With the season finished and nothing left but for the honors to be distributed, teams have begun retooling for next year's wars. It's an annual routine in which some players get released and try to catch on with new clubs, who are also busy trying to pick up the best available talent.

Foreign players are often in a real bind, not knowing if their club is going to make a sincere effort to re-sign them or not. It's often harder for first-year players, who are less than overpowering.

Such was the case 47 years ago for Don Newcombe.

Once an imposing right-handed pitcher for the Brooklyn Dodgers, Newcombe finished his major league career with the Cleveland Indians in 1961.

One of the best-hitting pitchers ever, he joined the Chunichi Dragons as an outfielder in 1962. After batting .262 with 12 homers and 23 doubles in 279 at-bats, Newcombe returned home believing he had a verbal agreement for a contract worth 500,000 dollars. But it never came to be, and Newcombe's Dragon days proved to be his last as a player.

"I wanted to come back," he told The Hot Corner earlier this year in Los Angeles. "I wanted that 500,000 dollars."

Despite the unsatisfying end, Newcombe retains fond memories of his time in Japan--including the time he triggered a near riot in Hiroshima.

"I was scoring one night [from second] on a single by Larry Doby," he said. "The catcher blocked home plate and me and the ball got there at the same time.

"In my career, I never learned how to slide, so I just run over the guy blocking home plate. My knees hit him in the ribs, broke two of his ribs and he's laying out on the field.

"The fans threw towels and they threw bottles. I was playing right field that night and they had to hold the game up. I had to go back to the dugout and I sat there for an hour and a half while they decided what they were going to do about me."

Teammate Wally Yonamine, in the final year of a long playing career in Japan and having a history of bone-jarring slides of his own--harking back to his days as a former pro football running back--helped defuse the situation.

"Wally said, 'Don if you don't go out there and apologize, we're not going to get out of here tonight,'" Newcombe recalled.

"I went out in the middle of that field and I bowed and bowed and bowed...and the fans clapped their hands and cleared the field and we finished the game."

Newcombe, who joined the Dodgers in 1949, two years after teammate Jackie Robinson broke through the majors' 65-year unofficial ban on black players, told how Robinson made him a better player.

"Jackie used to have a theory about me as a pitcher," Newcombe said.

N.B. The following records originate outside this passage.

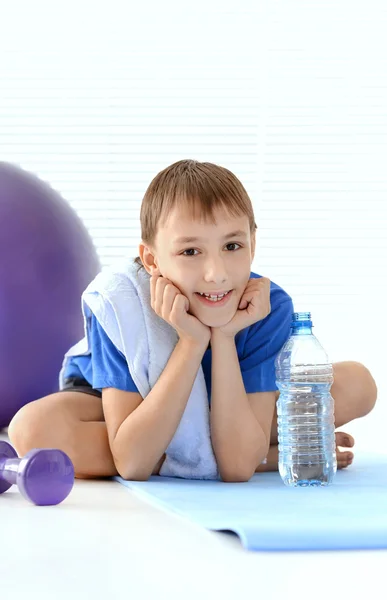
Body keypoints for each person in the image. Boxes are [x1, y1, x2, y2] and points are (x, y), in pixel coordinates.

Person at [8, 160, 378, 482]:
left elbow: (236, 470)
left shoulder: (265, 304)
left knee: (358, 384)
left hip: (229, 399)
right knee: (32, 428)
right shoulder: (121, 303)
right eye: (190, 252)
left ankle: (205, 444)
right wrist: (190, 342)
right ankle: (257, 450)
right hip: (131, 400)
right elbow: (133, 462)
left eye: (232, 246)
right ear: (151, 261)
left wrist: (225, 334)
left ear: (253, 242)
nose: (216, 274)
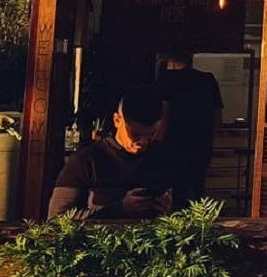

It started when the right-hander was an instant success as a rookie. Not long after pitching in the All-Star Game, Newcombe had a big third-inning lead in Pittsburgh, when he started trying out different things on the mound. Before he knew it, the bases were loaded, no one was out, and feared slugger Ralph Kiner was up.

"Jackie called time and came over from second base," Newcombe said. "He said, 'Why don't you take that uniform off and go home. You're fooling around. Ralph Kiner's going to hit one out, and you'll be out of the game. And if you don't like what I'm saying it or the way I'm saying it, we can go back to the clubhouse and settle it there.'

"I wasn't about to go in the clubhouse with Jackie Robinson and settle anything. So I got mad, struck out Kiner, struck out the next guy and we went on to win the game."

"And he said, 'From now on Mr. Newcombe. I don't care whether you like it or don't like it, I'm going to make you mad when I see you on that mound.'"

He went on to a successful career, going 149-90 in the bigs before wrapping it up in Japan, where he learned a few things he thinks major leaguers could benefit from.

"I remember how we used to take a bath together after the game," he said. "We're on the field together, now we are in a big tub of hot water together. Of course they made me take a cold shower first or they wouldn't let me in.

"That's one of the things they have over major league baseball. We were always together. We don't have that togetherness here the way they do over there."